Лишь через несколько секунд до Кейна дошло, что этот невозможный человек цитирует слова короля Лира — сцену, когда тот выходит с трупом дочери на руках.
36
Важные лекции проводились по выходным, чтобы могли приехать слушатели, не живущие в лагере, и даже лондонцы. В первые выходные, в субботу, ближе к вечеру, Хамфри Уэллвуд читал лекцию на тему «Люди и статистика: как улучшить положение бедняков». В воскресенье выступал Герберт Метли. Его тема была «Покидая райский сад: позор стыда». Мисс Дейс переспросила, точно ли он уверен в теме лекции. «Да», — отрезал он.

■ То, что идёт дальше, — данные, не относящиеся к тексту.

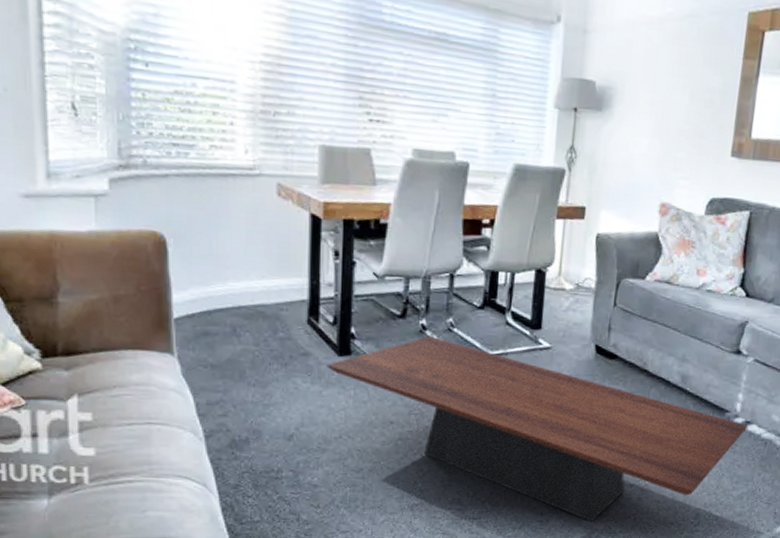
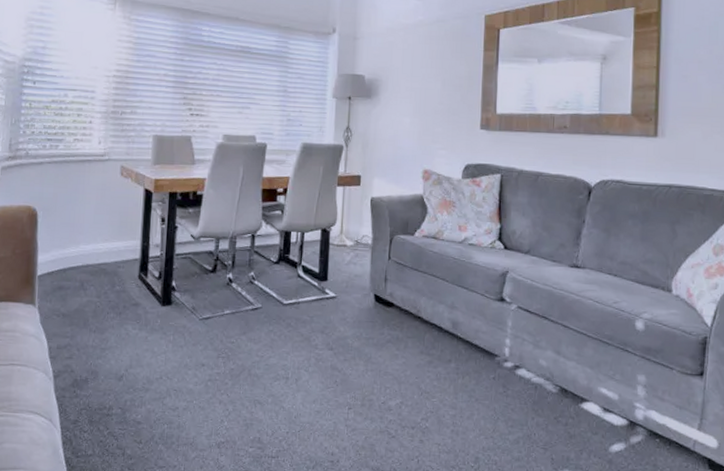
coffee table: present [326,335,748,522] -> none [152,287,517,464]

Проспер с Имогеной были счастливы и неспокойны. Они слишком много улыбались, Флоренция наблюдала за ними, а они наблюдали за наблюдающей за ними Флоренцией. Они тайно соприкасались руками в дверях, а когда были точно уверены, что они одни, Имогена бросалась к Кейну в объятия. Он не ждал, что его сильная, почти отеческая привязанность перерастет в слепое физическое влечение, но это случилось, и Кейн чувствовал в себе новые силы, он словно сам обновился. Что до Имогены, то ее легкая сутулость, тихий покорный голос, медленные движения — роднившие ее с матерью — сменились быстротой, живостью. Проспер знал, что должен рассказать Флоренции, но тайна доставляла ему высшее наслаждение.
Положение осложнилось прибытием Джулиана и Джеральда — они шли пешим походом и решили зайти в Лидд, послушать лекцию Хамфри. Джеральд как раз выбирал — то ли заняться философией морали, то ли уйти в политику, если только удастся найти партию, отвечающую его высоким требованиям. У Джулиана появилась тема диссертации — английская пасторальная поэзия и живопись. Он хотел писать о ярких, прозрачных видениях Сэмюэла Палмера и о ксилографиях Кэлверта. Джеральд писал о Любви, Дружбе и Добре — когда не был занят разговорами допоздна, плаваньем в Кэме, велосипедными походами по равнинам или горными в Альпах. Его интересовали фабианские, социалистические взгляды Хамфри на человеческую природу. Молодые люди явились в «Русалку» к обеду, и их проводили в семейную гостиную, где сидела Флоренция и что-то писала.
— Вы могли бы и предупредить, что приедете, — сказала она, пожирая глазами красоту Джеральда, прикрытую обвисшими полями полотняной шляпы.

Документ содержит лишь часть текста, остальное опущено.